• Source text:
::::::::::

Students returning to the Storrs campus this weekend should notice a few changes since they left campus in May.
The Student Union, after four years of renovations, additions, and new construction, reopened Aug. 21.
Phase II of the
project, a 90,000-square-foot wing attached to the original structure, boasts a high-ceilinged ballroom capable of holding up to 900 people, and a 300-seat food court that offers Italian and Mexican food, a rotisserie offering comfort food, a soup and salad
station, and a coffee shop.
Three chain restaurants - Blimpie, Panda Express, and Wendy's - round out the eateries.
In a loft area above the food court, there is additional space for four vendors. One of those spaces will be occupied by Anthony's Hair Salon, and another by the Union Central Exchange, a large convenience store similar to CVS.
The addition also brings together, for the first time, all six cultural centers, with the Asian American Cultural Center, Puerto Rican and Latin American Cultural Center, Rainbow Center, and Women's Center located on the fourth floor.
The African American Cultural Center and the International Center are in the renovated portion of the building.
"This is without a doubt one of the most beautiful student unions I've ever had the pleasure of working in or visiting," says Monica Rudzik, who was named director of the Student Union in July.

::::::::::

• Collected material:
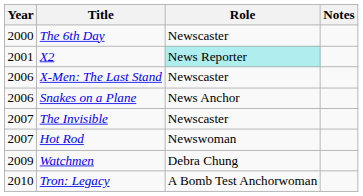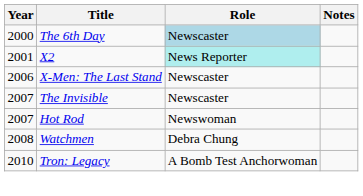The 6th Day | Role: no background -> lightblue background
- row: 2006 | Snakes on a Plane | News Anchor
Watchmen | Year: 2009 -> 2008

::::::::::

• What to produce: Copy the stretch of the Student Union article from "Three chain restaurants" through "of the building.", swapping in "mezzanine" wherever "loft area" appears.

• Response to the task:
Three chain restaurants - Blimpie, Panda Express, and Wendy's - round out the eateries.
In a mezzanine above the food court, there is additional space for four vendors. One of those spaces will be occupied by Anthony's Hair Salon, and another by the Union Central Exchange, a large convenience store similar to CVS.
The addition also brings together, for the first time, all six cultural centers, with the Asian American Cultural Center, Puerto Rican and Latin American Cultural Center, Rainbow Center, and Women's Center located on the fourth floor.
The African American Cultural Center and the International Center are in the renovated portion of the building.